Editor’s note: Read part two of this interview.
Ekemini Uwan is a public theologian and co-host of the popular “Truth’s Table” podcast. She received her Master of Divinity in 2016 from Westminster Theological Seminary. Uwan’s writings have been featured in several influential publications, including The Huffington Post Black Voices, Christianity Today, and The Witness: A Black Christian Collective, and her insights have been quoted by The New York Times, The Washington Post, and The New Yorker.
This is part one of Faithfully Magazine’s interview with Uwan, conducted by phone. It has been edited and condensed for clarity.
Tell us briefly about your background and how you became a Christian. Is your current church affiliation the same as when you first became a Christian?

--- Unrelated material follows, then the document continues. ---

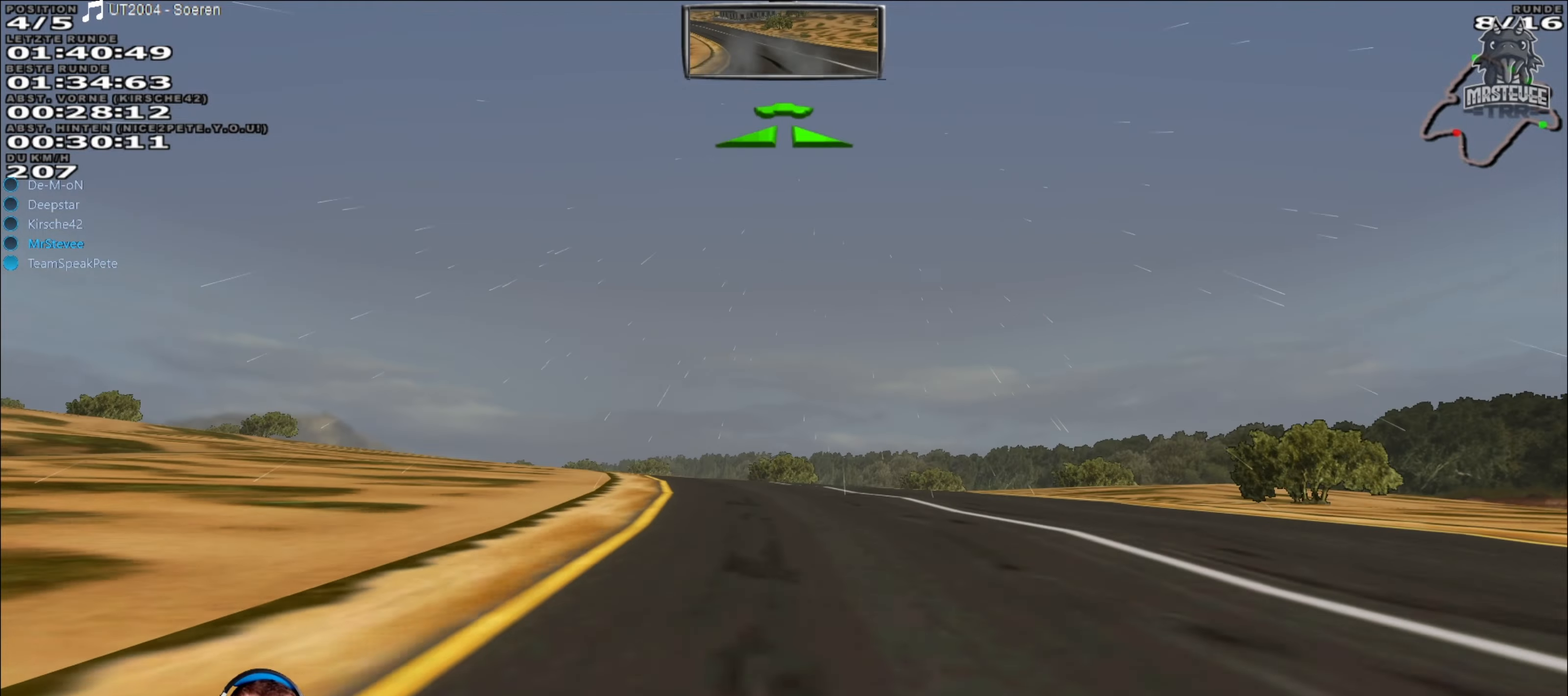
{"buttons": ["R2"], "left_stick": "center", "right_stick": "center", "events": [[84, "left_stick", "left"], [217, "L2", "up"], [400, "left_stick", "center"], [450, "R2", "down"]]}
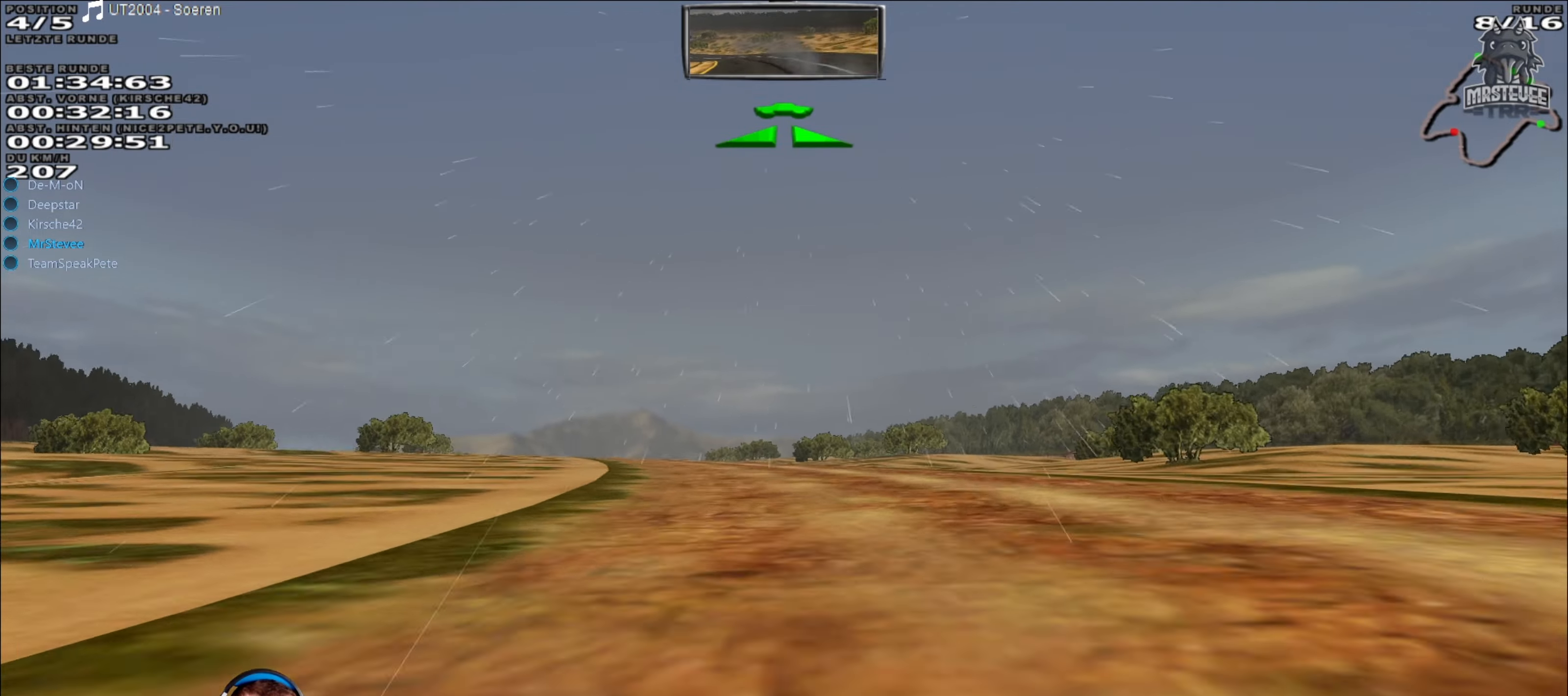
{"buttons": ["R2"], "left_stick": "center", "right_stick": "center", "events": [[250, "left_stick", "left"], [484, "left_stick", "center"]]}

I grew up in the San Francisco Bay Area, California. My parents are originally from Nigeria. They immigrated here in the early ’70s, so they were among the first wave of African immigrants. I am the oldest of three girls. My parents grew up in the Lutheran Church Missouri Synod—that’s the church they grew up with in their village before they came here to America, and they remained in the Lutheran Church Missouri Synod. Naturally, that’s the church I grew up in as well. However, I did not come to a saving faith until my senior year at California State University, Northridge. I got saved in a Black nondenominational church, which was completely different from the church I grew up in. In 2004, I got converted and felt like I really heard the gospel for the first time because the church I grew up in was more moralistic. By God’s grace, I’ve been walking with the Lord for 14 years, and I’m not tired yet. Currently, I attend a Black Baptist church, even though I’m actually Presbyterian and theologically align that way, but due to the racism and sexism within those denominations I don’t think I could ever join one of them at this point. But, that could change. Anything is possible.